Verrassend is het hoofdstuk over het onderwijs en de sociale positie van de leerkracht. Ik denk niet dat er al vele studies verschenen zijn over het gebrek aan beslissingsmacht van de leraar over het eigen opvoedingstraject.

Dit boek staat bol van boeiende invalshoeken, onderzoeken en beschouwingen. Slechts hier en daar bleef ik op mijn honger zitten. Dat het hoofdstuk over onderwijs niet ingaat op de aard van het gegeven onderwijs, vind ik een gemiste kans. De stelling dat de onderwijzer in de lagere school ook nu nog vaak een volkse achtergrond heeft, trek ik in de huidige verburgerlijking van het onderwijzend personeel sterk in twijfel.

Ook is er m.i. te weinig aandacht voor de ‘groene’ landbouwgeschiedenis in België. De internationalisering van de arbeidersorganisaties wordt aangehaald, maar niet verder uitgediept. Ook de breuklijn van de golden sixties in het consumptiepatroon verdient iets meer ruimte.

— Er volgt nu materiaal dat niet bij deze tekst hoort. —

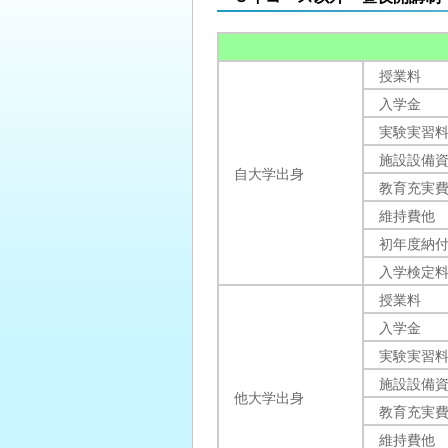
授業料
入学金
実験実習
施設設備
自大学出身
教育充実
維持費他
初年度納
入学検定
授業料
入学金
実験実習
施設設備
他大学出身
教育充実
維持費他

Teleurgesteld was ik vooral over de illustraties. Vele afbeeldingen (zoals De aardappeleters van Van Gogh, het standbeeld van Jacob van Artevelde op de Vrijdagmarkt in Gent, karikaturen over de schooloorlog,…) en foto’s over eettafels, vrijetijdsbesteding of stakingen vind je op dezelfde manier in traditionele schoolhandboeken gepresenteerd. Voor een studie die elementen van de volkscultuur als bron voor historisch onderzoek neemt, had men hier de illustraties beter beperkt tot deze die in de tekst als bronmateriaal fungeren of ontleed worden.

‘België – Een geschiedenis van onderuit’ is verkrijgbaar in onze shop.

take down
the paywall
steun ons nu!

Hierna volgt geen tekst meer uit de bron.